Crispy Pea and Mint Risotto Balls Recipe
Recipe created by Donna Hay
Oprah.com |
January 19, 2011
Servings: Makes 180 Balls
Ingredients
- 5 cups chicken stock
- 4 Tbsp. butter
- 1 brown onion , finely chopped
- 2 cups Arborio rice
- 1/2 cup dry white wine
- 1 cup grated Mozzarella
- 1 cup finely grated Parmesan
- Sea salt and cracked black pepper (to taste)

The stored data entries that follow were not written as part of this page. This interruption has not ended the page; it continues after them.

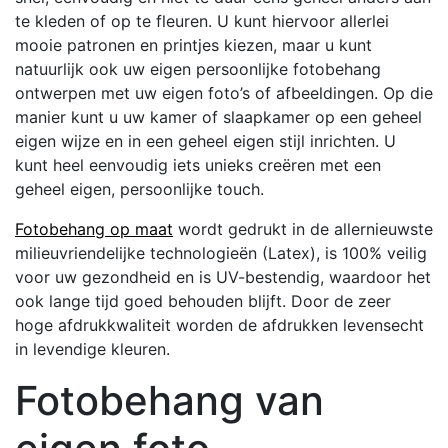
te kleden of op te fleuren. U kunt hiervoor allerlei
mooie patronen en printjes kiezen, maar u kunt
natuurlijk ook uw eigen persoonlijke fotobehang
ontwerpen met uw eigen foto’s of afbeeldingen. Op die
manier kunt u uw kamer of slaapkamer op een geheel
eigen wijze en in een geheel eigen stijl inrichten. U
kunt heel eenvoudig iets unieks creëren met een
geheel eigen, persoonlijke touch.
Fotobehang op maat
wordt gedrukt in de allernieuwste
milieuvriendelijke technologieën (Latex), is 100% veilig
voor uw gezondheid en is UV-bestendig, waardoor het
ook lange tijd goed behouden blijft. Door de zeer
hoge afdrukkwaliteit worden de afdrukken levensecht
in levendige kleuren.
Fotobehang van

- 1 1/2 cups peas , blanched and lightly crushed
- 1 cup mint leaves , chopped
- 1/3 cup lemon juice
- 1/3 cup finely grated lemon rind
- 4 cups fresh breadcrumbs
- 6 eggs , lightly beaten
- Plain (all-purpose) flour , for dusting
- Vegetable oil , for frying
Directions
Place the stock in a saucepan over medium heat and bring to a simmer. Heat the butter in a large saucepan over medium heat. Add the onion and cook, about 5 minutes or until softened. Add the rice and wine and cook, stirring for 1 to 2 minutes or until the wine is absorbed. Gradually add the hot stock 1 cup at a time, stirring continuously for 25 to 30 minutes or until the stock is absorbed and the rice is tender. Spread onto a tray and allow to cool slightly. Add the mozzarella, Parmesan, salt and pepper, peas, mint, lemon juice and lemon rind and mix to combine. Roll 1 teaspoon of risotto mixture into balls. Dip the risotto balls into the flour, egg and then into the breadcrumbs; toss until well coated. Repeat the process to double-coat. Heat the oil in a large deep saucepan over high heat until hot (350° or so). Deep-fry risotto balls in batches until crisp and golden. Drain on absorbent paper.